After PM’s silence at UN, US Jewish groups offer quiet praise
Subdued response to Netanyahu’s speech focuses on peace overtures rather than Iranian nuclear threat
Rebecca Shimoni Stoil is the Times of Israel's Washington correspondent.
NEW YORK — Israeli Prime Minister Benjamin Netanyahu’s speech to the United Nations Thursday afternoon was marked by a dramatic pause, a rebuke for the international body’s silence in the face of Iranian threats against Israel. But if Netanyahu’s silence was the theatrical highlight of the day, a second moment of relative quiet was also unusual, with many US-based groups offering muted responses to the speech.
The endorsements he did receive this year focused on the contrast between Netanyahu’s overtures toward negotiations with Palestinian Authority President Mahmoud Abbas and Abbas’s own combative speech one day earlier, rather than on his discourse as to the dangers of a nuclear Iran.
Following last year’s speech to the international body, at which Netanyahu railed against the threat of a nuclear Iran while diplomats attempted to hammer out an agreement, numerous major US Jewish groups quickly released statements showering praise on the prime minister’s rhetoric.
A few Jewish groups did offer enthusiastic endorsements of Netanyahu’s 2015 speech.
The World Jewish Congress (WJC), for instance, “hailed Israeli Prime Minister Benjamin Netanyahu’s call at the United Nations for the Palestinians to return to the negotiating table and lauded Netanyahu’s remarks that Israel and Arab states are cooperating against radical Islam.
“Prime Minister Netanyahu today took a significant stand at the UN for peace in the Middle East, in calling for the Palestinians to return immediately and without preconditions to the negotiating table while restating Israel’s firm commitment to a two-state solution to the Israeli-Palestinian conflict,” said WJC President Ronald S. Lauder in a statement Wednesday after the prime minister’s speech.
“It is Israel, a tiny sea of democracy and stability in the Middle East, that is standing up for the free world by working with moderate Arab nations to confront Islamic radical forces such as ISIS on the front lines of terror,” Lauder continued, paraphrasing the closing arguments of Netanyahu’s speech.
Other responses were slow to come and less grandiose in their enthusiasm — if they came at all.
In 2014, then-head of the Anti-Defamation League Abraham Foxman and national chair Barry Curtiss-Lesher issued a strong and lengthy endorsement of Netanyahu’s speech, in which they lauded the address as “an unvarnished and sobering catalog of the challenges of militant Islam and its pursuit of global primacy, the hypocrisy of the UN Human Rights Council and the dangers of allowing Iran to reach the threshold of a nuclear weapons breakout capability.”
On Wednesday, the ADL did not issue a press release on the speech, responding to requests for a response with a comparatively brief statement from National Director Jonathan A. Greenblatt.
“Prime Minister Netanyahu was clear and direct in his affirmation of the Israeli commitment to negotiations, reconciliation and a two-state solution, as well as his commitment to uphold the status quo of shared holy sites in Jerusalem,” he wrote. “These messages were important to reiterate to the international community — particularly after the half-truths, naysaying and excuses of President Abbas’s speech on Wednesday.”
The statement did not mention Netanyahu’s lengthy discussion of the dangers of a nuclear Iran, despite the fact that the ADL had sided with Netanyahu in his opposition to the nuclear agreement signed between Iran and the P5+1 states in July.
Greenblatt was, however, present in person at the General Assembly during Netanyahu’s speech Wednesday, continuing in the footsteps of his predecessor, Foxman, who was a frequent attendee of the annual event and was also present this year.
In the midst of the fight over the Iran talks last year, the American Israel Public Affairs Committee (AIPAC) also issued a ringing endorsement of Netanyahu’s 2014 General Assembly speech shortly after the prime minister delivered it.

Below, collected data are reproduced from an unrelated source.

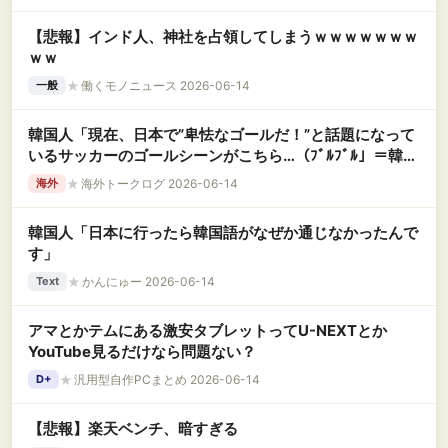
【悲報】インド人、神社を占領してしまうｗｗｗｗｗｗｗ
ｗｗ
★
働くモノニュース 2026-06-14
一般
韓国人「現在、日本で”卑怯なゴールだ！”と話題になって
いるサッカーのゴールシーンがこちら…（ﾌﾞﾙﾌﾞﾙ」＝韓国
の反応
★
海外トークログ 2026-06-14
海外
韓国人「日本に行ったら韓国語がなぜか通じなかったんで
す」
★
かんにゅー 2026-06-14
Text
アマとかテムにある激安タブレットってU-NEXTとか
YouTube見るだけなら問題ない？
★
汎用型自作PCまとめ 2026-06-14
D+
【悲報】楽天ベンチ、暗すぎる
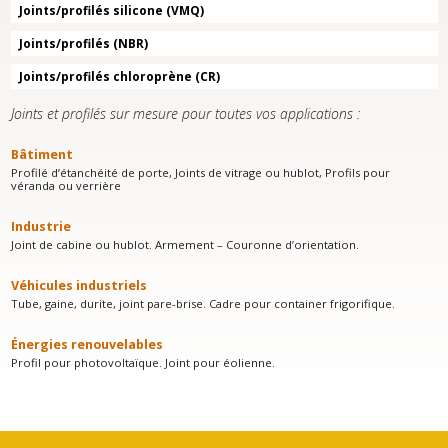
Joints/profilés silicone (VMQ)
Joints/profilés (NBR)
Joints/profilés chloroprène (CR)
Joints et profilés sur mesure pour toutes vos applications :
Bâtiment
Profilé d’étanchéité de porte, Joints de vitrage ou hublot, Profils pour
véranda ou verrière
Industrie
Joint de cabine ou hublot. Armement – Couronne d’orientation.
Véhicules industriels
Tube, gaine, durite, joint pare-brise. Cadre pour container frigorifique.
Énergies renouvelables
Profil pour photovoltaïque. Joint pour éolienne.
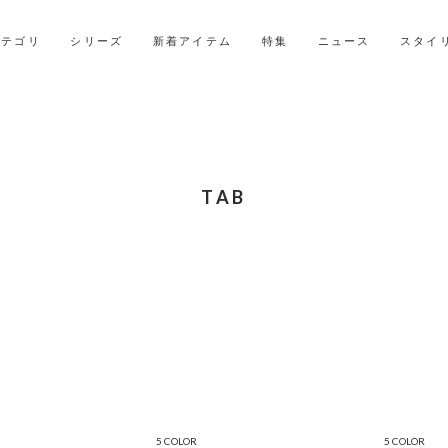
2027年ご入学用ランドセル受注会スケジュール
カテゴリ
シリーズ
新着アイテム
特集
ニュース
スタイ
TAB
5 COLOR
5 COLOR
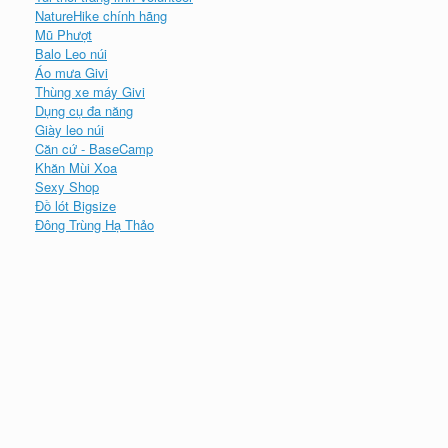
NatureHike chính hãng
Mũ Phượt
Balo Leo núi
Áo mưa Givi
Thùng xe máy Givi
Dụng cụ đa năng
Giày leo núi
Căn cứ - BaseCamp
Khăn Mùi Xoa
Sexy Shop
Đồ lót Bigsize
Đông Trùng Hạ Thảo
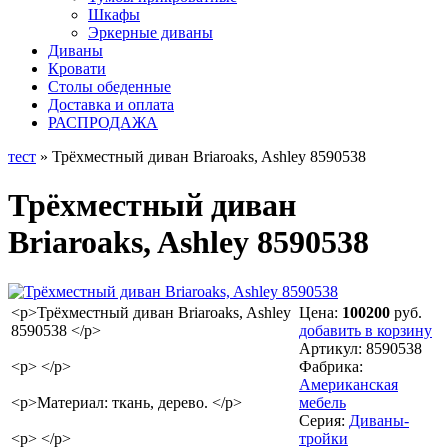
Шкафы
Эркерные диваны
Диваны
Кровати
Столы обеденные
Доставка и оплата
РАСПРОДАЖА
тест
» Трёхместный диван Briaroaks, Ashley 8590538
Трёхместный диван
Briaroaks, Ashley 8590538
<p>Трёхместный диван Briaroaks, Ashley
Цена:
100200
руб.
8590538 </p>
добавить в корзину
Артикул:
8590538
<p> </p>
Фабрика:
Американская
<p>Материал: ткань, дерево. </p>
мебель
Серия:
Диваны-
<p> </p>
тройки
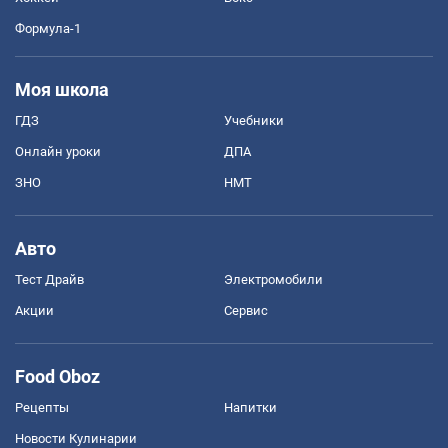
Формула-1
Моя школа
ГДЗ
Учебники
Онлайн уроки
ДПА
ЗНО
НМТ
Авто
Тест Драйв
Электромобили
Акции
Сервис
Food Oboz
Рецепты
Напитки
Новости Кулинарии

This year, however, the organization did not release any statement. In lieu of an organizational response, AIPAC live-tweeted a number of key quotes from the speech as it was ongoing.
The American Jewish Committee (AJC) maintained the previous year’s standards of response, issuing a lengthy statement in which the organization “welcomed… Netanyahu’s clear and compelling message to world leaders about Iran’s threat to global security, Israel’s commitment to achieving peace with the Palestinians, and to ending the UN’s obsession with bashing Israel.
“If the world leaders gathered at the UN General Assembly would pause and absorb what Prime Minister Netanyahu said, the potential for collectively and constructively addressing common threats would be enormous,” AJC Executive Director David Harris wrote in the statement, which mostly summarized and quoted from the prime minister’s main arguments.
At the same time, reaction among many of Netanyahu’s frequent detractors was also muted. Neither the dovish J Street nor Americans for Peace Now issued any immediate response to the speech.